━━━ Available data ━━━

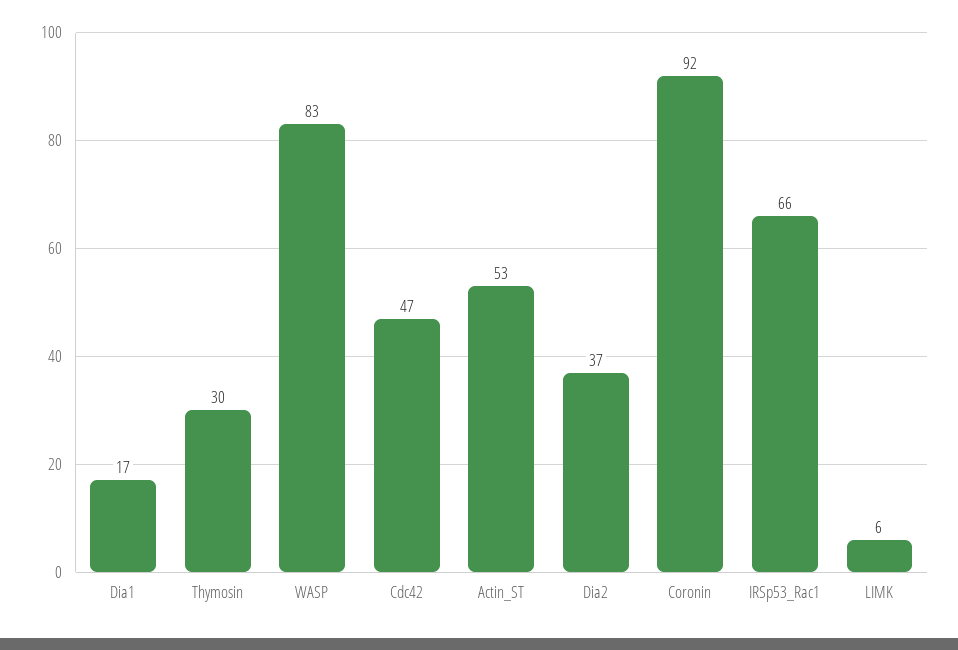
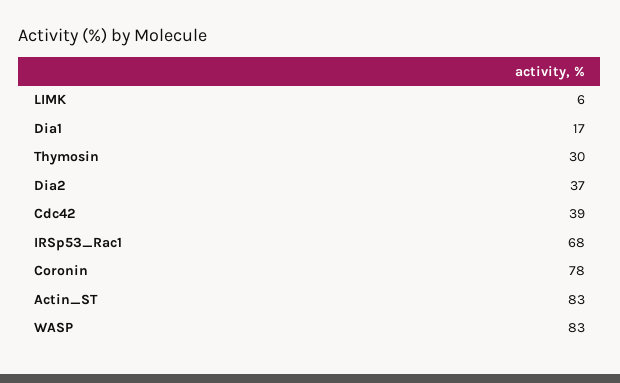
  {
    "Dia1": 17,
    "Thymosin": 30,
    "WASP": 83,
-   "Cdc42": 47,
+   "Cdc42": 39,
-   "Actin_ST": 53,
+   "Actin_ST": 83,
    "Dia2": 37,
-   "Coronin": 92,
+   "Coronin": 78,
-   "IRSp53_Rac1": 66,
+   "IRSp53_Rac1": 68,
    "LIMK": 6
  }

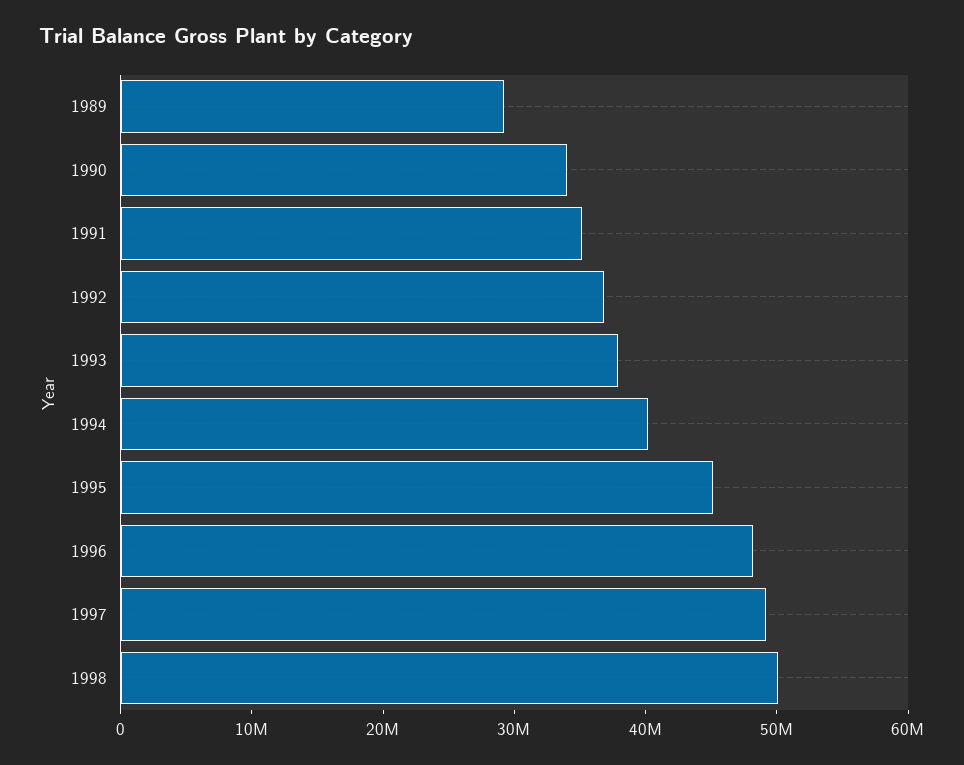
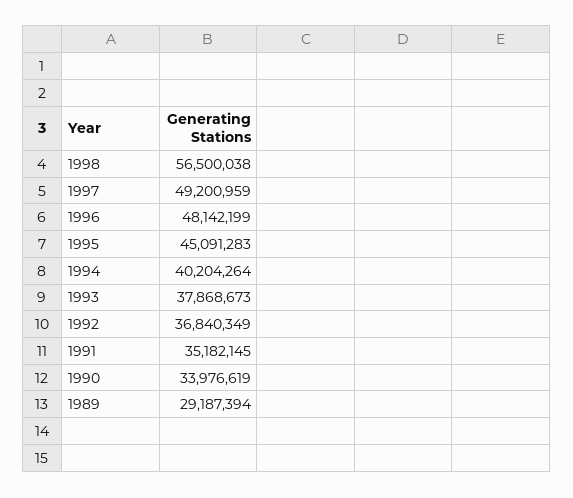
  {
    "1989": 29187394,
    "1990": 33976619,
    "1991": 35182145,
    "1992": 36840349,
    "1993": 37868673,
    "1994": 40204264,
    "1995": 45091283,
    "1996": 48142199,
    "1997": 49200959,
-   "1998": 50000000
+   "1998": 56500038
  }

━━━

**What the task requires:** Leave the pictures out, and print every line of the listing exactly as written.

**Written response:**
  {
    "Dia1": 17,
    "Thymosin": 30,
    "WASP": 83,
-   "Cdc42": 47,
+   "Cdc42": 39,
-   "Actin_ST": 53,
+   "Actin_ST": 83,
    "Dia2": 37,
-   "Coronin": 92,
+   "Coronin": 78,
-   "IRSp53_Rac1": 66,
+   "IRSp53_Rac1": 68,
    "LIMK": 6
  }

  {
    "1989": 29187394,
    "1990": 33976619,
    "1991": 35182145,
    "1992": 36840349,
    "1993": 37868673,
    "1994": 40204264,
    "1995": 45091283,
    "1996": 48142199,
    "1997": 49200959,
-   "1998": 50000000
+   "1998": 56500038
  }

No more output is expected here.